Personal information
- Date of birth: 6 January 1933
- Place of birth: Dundee, Scotland
- Date of death: 14 February 2012 (aged 79)
- Height: 5 ft 9+3⁄4 in (1.77 m)
- Position: Wing half

Senior career*
- Years: Team / Apps / (Gls)
- 1952–1965: Sheffield Wednesday / 352 / (19)
- 1965: Peterborough United / 12 / (0)
- 1965–1969: Aldershot / 106 / (3)

Managerial career
- 1967–1968: Aldershot
- 1970–1971: Crewe Alexandra
- 1971–1972: Bury
- 1972–1981: Aldershot

= Tom McAnearney =

Scottish footballer and manager (1933–2012)

Tom McAnearney (6 January 1933 – 14 February 2012) was a Scottish football player and manager.
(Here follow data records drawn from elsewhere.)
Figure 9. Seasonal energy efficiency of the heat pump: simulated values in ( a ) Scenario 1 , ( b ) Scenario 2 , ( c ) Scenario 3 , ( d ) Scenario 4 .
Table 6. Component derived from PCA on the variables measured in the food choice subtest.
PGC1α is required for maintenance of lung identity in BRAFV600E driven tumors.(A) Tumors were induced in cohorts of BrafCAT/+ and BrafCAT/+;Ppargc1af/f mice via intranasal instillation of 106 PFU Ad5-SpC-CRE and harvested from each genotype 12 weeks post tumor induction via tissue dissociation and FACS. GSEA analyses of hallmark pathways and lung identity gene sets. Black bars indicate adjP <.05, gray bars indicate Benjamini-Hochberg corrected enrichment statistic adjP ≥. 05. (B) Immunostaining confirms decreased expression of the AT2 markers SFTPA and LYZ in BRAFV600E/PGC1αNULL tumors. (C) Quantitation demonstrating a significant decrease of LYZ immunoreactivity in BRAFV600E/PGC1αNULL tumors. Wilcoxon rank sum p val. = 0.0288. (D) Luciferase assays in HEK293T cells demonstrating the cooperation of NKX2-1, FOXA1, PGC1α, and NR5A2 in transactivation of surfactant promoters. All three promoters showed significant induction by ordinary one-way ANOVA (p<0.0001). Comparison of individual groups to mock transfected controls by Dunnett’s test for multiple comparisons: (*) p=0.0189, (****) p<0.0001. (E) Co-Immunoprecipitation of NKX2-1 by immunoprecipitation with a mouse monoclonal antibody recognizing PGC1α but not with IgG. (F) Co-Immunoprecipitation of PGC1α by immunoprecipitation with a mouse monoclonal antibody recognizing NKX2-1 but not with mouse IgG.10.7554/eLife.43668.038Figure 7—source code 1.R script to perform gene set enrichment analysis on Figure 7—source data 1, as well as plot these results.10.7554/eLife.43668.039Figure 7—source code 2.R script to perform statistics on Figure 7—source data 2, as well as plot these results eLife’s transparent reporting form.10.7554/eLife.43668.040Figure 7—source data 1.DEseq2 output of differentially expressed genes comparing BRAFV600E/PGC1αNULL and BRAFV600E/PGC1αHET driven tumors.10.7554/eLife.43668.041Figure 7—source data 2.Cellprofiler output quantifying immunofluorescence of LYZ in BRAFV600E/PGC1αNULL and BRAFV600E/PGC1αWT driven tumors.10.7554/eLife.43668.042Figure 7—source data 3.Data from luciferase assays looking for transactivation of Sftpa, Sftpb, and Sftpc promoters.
Born in Dundee, he played at Sheffield Wednesday, with his brother Jim, and later at Peterborough United and Aldershot. After he retired he joined the Sheffield Wednesday coaching staff. He spent one season as manager of Crewe Alexandra.

In the early 1970s he took over as manager at Aldershot and managed them to their first ever promotion during the 1972-73 season and their highest ever league finish the following season.

McAnearney died on 14 February 2012, aged 79, from undisclosed causes.